If territoriality is taken in a negative Jacksonian sense, then it is clearly not a requirement for the power of the state. Indeed, the crucible of war, of struggle against other states who do not concede a right to rule a particular territory, has the effect of strengthening the state, considered vis-à-vis other states, and vis-à-vis its own citizens and interest groups. In this latter sense, the state is strengthened in its autonomy, as Mann would surely agree. But if territoriality is taken in a positive Jacksonian sense, then it is reasonable to ask whether non-territorial government is even possible. My own view is that there is but one example, a nomadic ransom group, so that through nomadism, it does not maintain a fixed territory, and through ransom, say, by holding hostage specific individuals, it manages to control a certain population which values those hostages more than its own freedom. I cannot imagine another way in which an institution can control individuals — serve as their government — without controlling the land on which they live.*


* And most individuals do live a sedentary existence.
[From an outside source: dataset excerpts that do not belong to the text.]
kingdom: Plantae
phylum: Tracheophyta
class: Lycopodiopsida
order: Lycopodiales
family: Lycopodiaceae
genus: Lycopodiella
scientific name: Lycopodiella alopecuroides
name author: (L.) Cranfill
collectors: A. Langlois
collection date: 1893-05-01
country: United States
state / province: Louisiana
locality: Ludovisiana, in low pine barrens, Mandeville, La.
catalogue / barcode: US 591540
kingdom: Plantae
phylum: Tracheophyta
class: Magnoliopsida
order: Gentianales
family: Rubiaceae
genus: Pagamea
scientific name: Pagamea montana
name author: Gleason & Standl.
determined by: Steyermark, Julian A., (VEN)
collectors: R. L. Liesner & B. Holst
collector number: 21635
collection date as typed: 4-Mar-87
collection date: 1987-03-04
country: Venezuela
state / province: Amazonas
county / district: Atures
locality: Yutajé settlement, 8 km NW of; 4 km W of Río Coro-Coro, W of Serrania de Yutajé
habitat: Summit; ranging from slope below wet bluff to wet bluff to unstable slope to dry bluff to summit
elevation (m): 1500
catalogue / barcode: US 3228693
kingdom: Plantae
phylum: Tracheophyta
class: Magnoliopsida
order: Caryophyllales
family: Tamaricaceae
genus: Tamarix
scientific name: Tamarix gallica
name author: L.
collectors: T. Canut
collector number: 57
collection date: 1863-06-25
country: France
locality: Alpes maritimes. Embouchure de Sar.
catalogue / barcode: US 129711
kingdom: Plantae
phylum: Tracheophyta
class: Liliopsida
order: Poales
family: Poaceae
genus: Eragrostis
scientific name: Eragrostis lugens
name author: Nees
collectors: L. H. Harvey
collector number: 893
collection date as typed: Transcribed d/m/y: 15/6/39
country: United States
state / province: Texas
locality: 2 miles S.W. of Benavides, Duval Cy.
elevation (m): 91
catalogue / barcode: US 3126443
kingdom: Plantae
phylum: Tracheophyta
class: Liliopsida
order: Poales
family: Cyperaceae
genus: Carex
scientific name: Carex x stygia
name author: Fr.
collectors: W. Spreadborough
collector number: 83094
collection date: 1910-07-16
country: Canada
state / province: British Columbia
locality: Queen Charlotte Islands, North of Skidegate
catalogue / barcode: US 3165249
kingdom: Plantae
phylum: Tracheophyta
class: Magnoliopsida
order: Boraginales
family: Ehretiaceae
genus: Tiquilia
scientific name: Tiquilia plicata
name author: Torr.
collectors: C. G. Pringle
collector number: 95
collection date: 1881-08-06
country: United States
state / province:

But if the subjects of this hypothetical government are themselves nomads, there is no way to rule them short of ransom, because they are perfectly free to leave the group, and as nomads quite capable of it as well.


Jeffrey Herbst. ‘States and power in Africa’. Princeton University, 2000.
Paul Hirst. ‘Space and power: politics, war and architecture’. Polity, 2005.
Robert H. Jackson. ‘Quasi-states: sovereignty, international relations and the Third World’. Cambridge University, 1990.
Michael Mann. ‘The autonomous power of the state’, p185-213 in the Archives Européennes de Sociologie (European Journal of Sociology), v25 (1984).